> Exercise tasks:
• 1. Using the post on The Immoralist below, answer these questions:
(a) What illness nearly kills the young classics scholar?
(b) Where is the carriage driver from?
(c) What island do Michel and his wife return to near the end of the novel?
• 2. Echo the post on The Immoralist below, everything from "Michel may or" down to "Modern Library, 154)", without changing a word.
• 3. For each statement, decide whether it agrees with the post on The Immoralist below. Answer yes or no, and quote the words from the post that settle it.
(a) The writer knew a great deal about the novel before reading it.
(b) Near the end of the novel, Michel and his wife are back in Sicily.
(c) The quoted passage is from the Howard translation published by Modern Library.

> Reading text:
BEGIN

Monday, March 28, 2011

The French are all lovers (the French are all crazy) - the carefully hidden homosexual subtext of The Immoralist

A young classics scholar, on his Tunisian honeymoon, is nearly killed by an attack of tuberculosis.  The illness leads him to rethink the meaning of life.  He concludes that the authentic life is the life of the body, not the mind; conventional society represses or destroys sensual life, or if it does not, is insufferably dull; and teenage Tunisian boys are highly attractive, as are certain strapping young Norman peasant lads.

Michel may or may not actually “conclude” that last item, although the reader of The Immoralist is left with no doubts.  The novel is a classic in the literature of homosexuality – this is virtually the only thing I knew about it before I read it – although the only homosexual act is here:


I stood up in the carriage to talk to the driver, a boy from Catania, lovely as a line of Theocritus, vivid, scented, savory as a fruit.

Com’è bella la signora!” he said in a charming voice, watching Marcelline walk away.

Anche tu sei bello, ragazzo,” I answered; and as I was leaning toward him, I couldn’t resist my impulse, and abruptly drawing him against me, kissed him.  He yielded with a laugh.  “I Francesi sono tutti amanti,” he said. (Howard trans., Modern Library, 154)

Michel and his wife are now near the end of the novel, back in Sicily, retracing their steps.  Sicily embodies classical ideals, including sexual freedom.  This one passage has enough ironies for today, doesn’t it?  Beginning with the sexual freedom of the Sicilian boy – the freedom to openly admire other men’s wives, and the freedom to mock amorous Frenchmen.

END

> Listed records:
BEGIN

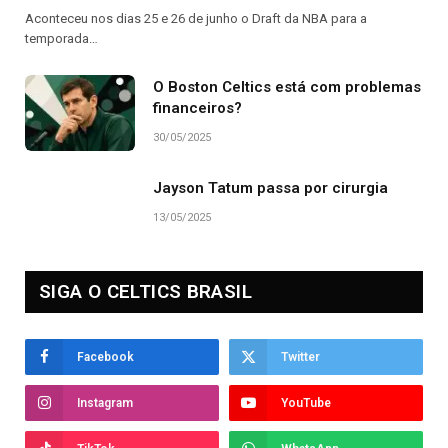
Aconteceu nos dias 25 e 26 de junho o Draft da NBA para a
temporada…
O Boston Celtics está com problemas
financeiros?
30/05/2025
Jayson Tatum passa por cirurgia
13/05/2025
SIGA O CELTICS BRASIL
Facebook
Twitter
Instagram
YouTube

END

> Answers in order:
• 1.
(a) Tuberculosis.
(b) Catania.
(c) Sicily.

• 2.
Michel may or may not actually “conclude” that last item, although the reader of The Immoralist is left with no doubts.  The novel is a classic in the literature of homosexuality – this is virtually the only thing I knew about it before I read it – although the only homosexual act is here:


I stood up in the carriage to talk to the driver, a boy from Catania, lovely as a line of Theocritus, vivid, scented, savory as a fruit.

Com’è bella la signora!” he said in a charming voice, watching Marcelline walk away.

Anche tu sei bello, ragazzo,” I answered; and as I was leaning toward him, I couldn’t resist my impulse, and abruptly drawing him against me, kissed him.  He yielded with a laugh.  “I Francesi sono tutti amanti,” he said. (Howard trans., Modern Library, 154)

• 3.
(a) No: "this is virtually the only thing I knew about it before I read it"
(b) Yes: "Michel and his wife are now near the end of the novel, back in Sicily, retracing their steps."
(c) Yes: "(Howard trans., Modern Library, 154)"